Problem to solve
Take the line with "left shoulder: (62, 52)" and every line after it, through the end of the listing, and give them again exactly, pictures excluded.

Input data
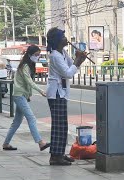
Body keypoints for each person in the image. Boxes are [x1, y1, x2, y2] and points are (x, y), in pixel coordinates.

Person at [46, 27, 87, 165]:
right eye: (63, 36)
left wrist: (79, 59)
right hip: (56, 93)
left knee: (62, 125)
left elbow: (72, 66)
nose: (66, 38)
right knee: (58, 126)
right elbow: (68, 73)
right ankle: (55, 157)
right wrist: (78, 60)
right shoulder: (55, 56)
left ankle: (60, 153)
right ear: (58, 40)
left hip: (61, 93)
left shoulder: (62, 52)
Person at [2, 45, 50, 151]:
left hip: (21, 95)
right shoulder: (25, 66)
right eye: (36, 55)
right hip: (19, 95)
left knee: (17, 122)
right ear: (29, 54)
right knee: (31, 118)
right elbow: (29, 81)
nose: (37, 57)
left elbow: (27, 83)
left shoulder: (28, 65)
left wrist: (28, 95)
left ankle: (6, 143)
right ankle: (40, 143)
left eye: (38, 55)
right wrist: (41, 90)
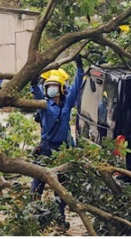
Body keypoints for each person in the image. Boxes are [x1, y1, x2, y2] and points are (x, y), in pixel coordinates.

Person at [30, 56, 85, 228]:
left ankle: (60, 218)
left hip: (62, 151)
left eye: (54, 87)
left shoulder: (67, 104)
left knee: (61, 187)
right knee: (37, 183)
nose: (50, 89)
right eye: (48, 87)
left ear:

Result for this task
left shoulder: (62, 52)
Person at [2, 45, 50, 151]:
left hip: (21, 95)
right shoulder: (25, 66)
right eye: (36, 55)
right hip: (19, 95)
left knee: (17, 122)
right ear: (29, 54)
right knee: (31, 118)
right elbow: (29, 81)
nose: (37, 57)
left elbow: (27, 83)
left shoulder: (28, 65)
left wrist: (28, 95)
left ankle: (6, 143)
right ankle: (40, 143)
left eye: (38, 55)
right wrist: (41, 90)
Body keypoints for each person in the image. Boxes are [x1, y1, x2, y2] and points are (x, y), in pixel coordinates.

Person at [30, 56, 85, 228]:
left ankle: (60, 218)
left hip: (62, 151)
left eye: (54, 87)
left shoulder: (67, 104)
left knee: (61, 187)
right knee: (37, 183)
nose: (50, 89)
right eye: (48, 87)
left ear:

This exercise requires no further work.